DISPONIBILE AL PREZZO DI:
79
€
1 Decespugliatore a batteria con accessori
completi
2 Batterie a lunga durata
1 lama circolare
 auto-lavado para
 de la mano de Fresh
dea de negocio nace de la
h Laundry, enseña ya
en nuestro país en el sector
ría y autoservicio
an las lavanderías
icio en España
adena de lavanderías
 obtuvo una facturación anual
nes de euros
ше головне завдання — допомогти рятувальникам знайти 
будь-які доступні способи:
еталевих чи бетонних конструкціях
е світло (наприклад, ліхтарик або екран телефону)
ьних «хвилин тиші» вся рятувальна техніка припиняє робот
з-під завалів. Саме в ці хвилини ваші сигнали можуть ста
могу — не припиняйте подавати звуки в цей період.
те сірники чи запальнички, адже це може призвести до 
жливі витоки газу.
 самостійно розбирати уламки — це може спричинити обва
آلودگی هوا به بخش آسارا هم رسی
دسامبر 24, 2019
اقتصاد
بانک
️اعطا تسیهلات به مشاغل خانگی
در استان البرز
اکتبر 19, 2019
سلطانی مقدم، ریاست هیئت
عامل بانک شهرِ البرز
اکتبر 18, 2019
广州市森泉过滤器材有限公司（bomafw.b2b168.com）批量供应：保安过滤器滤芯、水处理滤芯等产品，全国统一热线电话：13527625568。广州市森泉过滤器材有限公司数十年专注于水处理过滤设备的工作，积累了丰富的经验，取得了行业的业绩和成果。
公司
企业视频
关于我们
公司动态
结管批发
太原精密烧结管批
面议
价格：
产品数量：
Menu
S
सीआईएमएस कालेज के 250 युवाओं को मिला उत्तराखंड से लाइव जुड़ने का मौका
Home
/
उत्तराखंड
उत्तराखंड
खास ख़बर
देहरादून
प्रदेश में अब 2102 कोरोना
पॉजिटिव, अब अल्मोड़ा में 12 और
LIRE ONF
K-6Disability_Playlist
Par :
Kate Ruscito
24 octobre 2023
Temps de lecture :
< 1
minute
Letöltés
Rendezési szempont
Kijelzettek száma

· · · · · · ·

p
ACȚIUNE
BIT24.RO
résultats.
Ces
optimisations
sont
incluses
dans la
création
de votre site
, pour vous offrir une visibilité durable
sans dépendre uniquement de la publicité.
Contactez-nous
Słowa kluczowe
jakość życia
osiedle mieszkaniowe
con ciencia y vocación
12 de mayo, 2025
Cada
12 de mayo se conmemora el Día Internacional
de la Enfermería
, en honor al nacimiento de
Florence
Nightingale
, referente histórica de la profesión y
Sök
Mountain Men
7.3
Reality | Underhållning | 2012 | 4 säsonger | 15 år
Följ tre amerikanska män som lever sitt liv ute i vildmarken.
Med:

· · · · · · ·

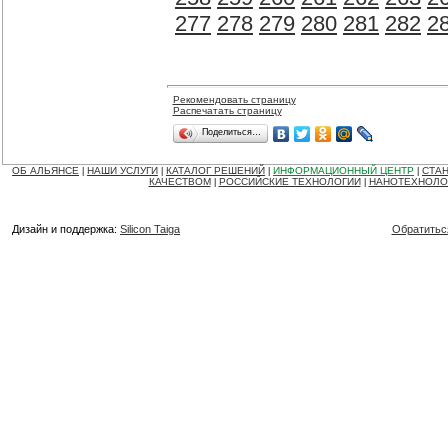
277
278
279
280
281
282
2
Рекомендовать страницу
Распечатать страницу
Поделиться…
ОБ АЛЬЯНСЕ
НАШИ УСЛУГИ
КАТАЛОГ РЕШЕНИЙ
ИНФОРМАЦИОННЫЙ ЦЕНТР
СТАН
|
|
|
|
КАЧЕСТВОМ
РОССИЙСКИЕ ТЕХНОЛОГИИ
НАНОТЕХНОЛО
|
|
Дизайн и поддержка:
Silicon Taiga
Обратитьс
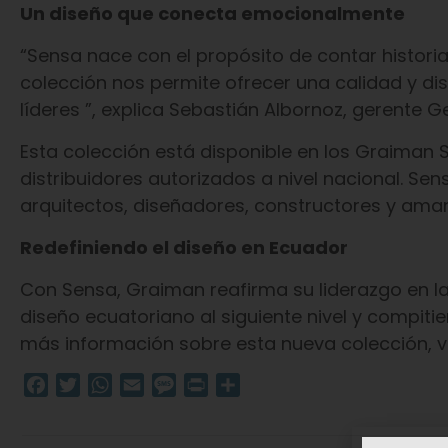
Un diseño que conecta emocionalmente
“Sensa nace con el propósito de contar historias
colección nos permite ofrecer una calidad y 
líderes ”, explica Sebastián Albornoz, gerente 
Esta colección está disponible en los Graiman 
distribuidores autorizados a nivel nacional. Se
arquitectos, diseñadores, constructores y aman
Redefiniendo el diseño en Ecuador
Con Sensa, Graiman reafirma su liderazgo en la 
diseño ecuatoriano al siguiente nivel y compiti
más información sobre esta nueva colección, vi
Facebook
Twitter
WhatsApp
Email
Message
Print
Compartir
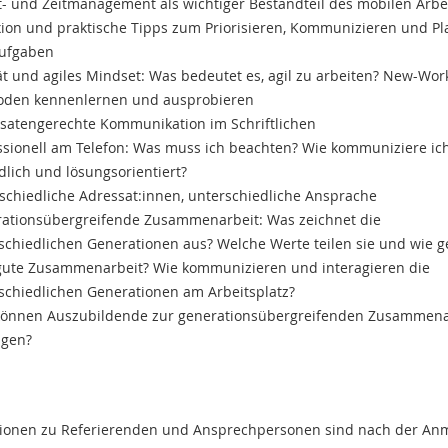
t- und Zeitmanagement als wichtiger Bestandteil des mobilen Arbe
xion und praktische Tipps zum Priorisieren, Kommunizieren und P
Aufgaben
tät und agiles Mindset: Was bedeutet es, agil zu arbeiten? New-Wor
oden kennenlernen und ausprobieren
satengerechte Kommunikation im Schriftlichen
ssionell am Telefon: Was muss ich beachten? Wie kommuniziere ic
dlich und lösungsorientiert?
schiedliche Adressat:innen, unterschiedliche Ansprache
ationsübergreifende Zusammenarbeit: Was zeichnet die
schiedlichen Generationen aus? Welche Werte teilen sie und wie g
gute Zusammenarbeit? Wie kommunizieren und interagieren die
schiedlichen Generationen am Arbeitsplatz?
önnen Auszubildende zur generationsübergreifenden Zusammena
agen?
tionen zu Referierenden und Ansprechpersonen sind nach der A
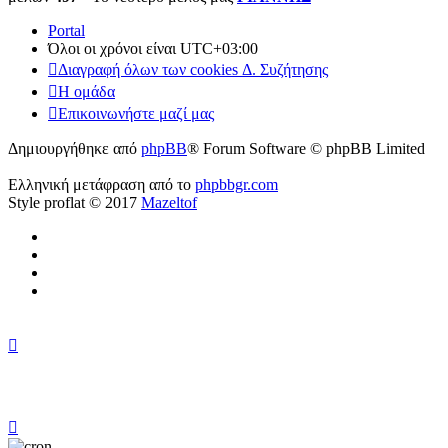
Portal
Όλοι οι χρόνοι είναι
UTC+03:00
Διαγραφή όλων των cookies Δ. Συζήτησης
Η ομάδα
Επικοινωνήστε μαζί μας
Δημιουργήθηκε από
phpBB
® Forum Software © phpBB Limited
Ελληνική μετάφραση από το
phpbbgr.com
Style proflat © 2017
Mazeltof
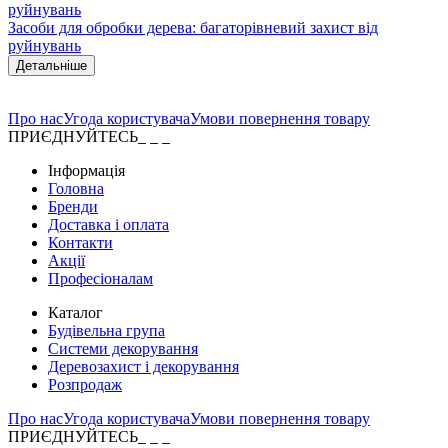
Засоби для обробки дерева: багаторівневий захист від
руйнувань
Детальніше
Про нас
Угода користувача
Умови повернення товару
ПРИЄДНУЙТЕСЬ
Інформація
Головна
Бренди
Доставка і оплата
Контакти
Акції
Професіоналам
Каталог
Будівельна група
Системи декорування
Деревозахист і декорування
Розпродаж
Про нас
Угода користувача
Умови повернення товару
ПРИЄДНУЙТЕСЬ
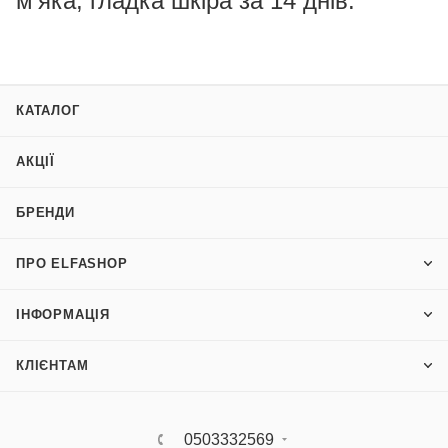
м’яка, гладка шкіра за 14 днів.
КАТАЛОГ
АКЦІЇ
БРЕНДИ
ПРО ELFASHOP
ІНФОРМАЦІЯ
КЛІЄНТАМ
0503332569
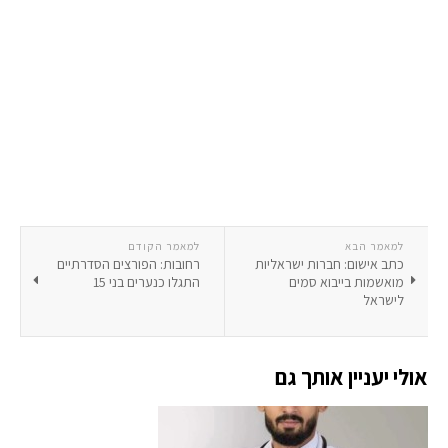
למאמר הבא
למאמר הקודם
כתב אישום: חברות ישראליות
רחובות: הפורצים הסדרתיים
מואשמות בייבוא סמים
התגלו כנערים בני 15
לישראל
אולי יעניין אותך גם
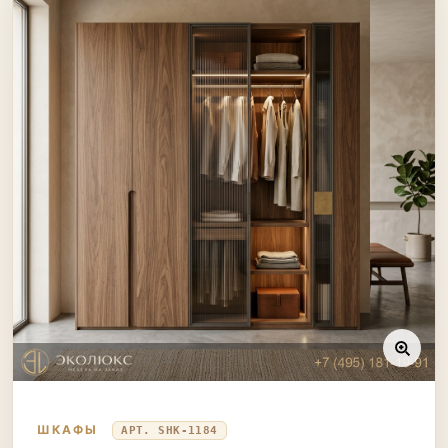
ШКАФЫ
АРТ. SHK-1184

· · · · · · ·

What you need to do
Reproduce the data above character for character, from the line containing "DISPONIBILE AL PREZZO" to the line containing "icio en España", with both of those lines included.

Expected answer
DISPONIBILE AL PREZZO DI:
79
€
1 Decespugliatore a batteria con accessori
completi
2 Batterie a lunga durata
1 lama circolare
 auto-lavado para
 de la mano de Fresh
dea de negocio nace de la
h Laundry, enseña ya
en nuestro país en el sector
ría y autoservicio
an las lavanderías
icio en España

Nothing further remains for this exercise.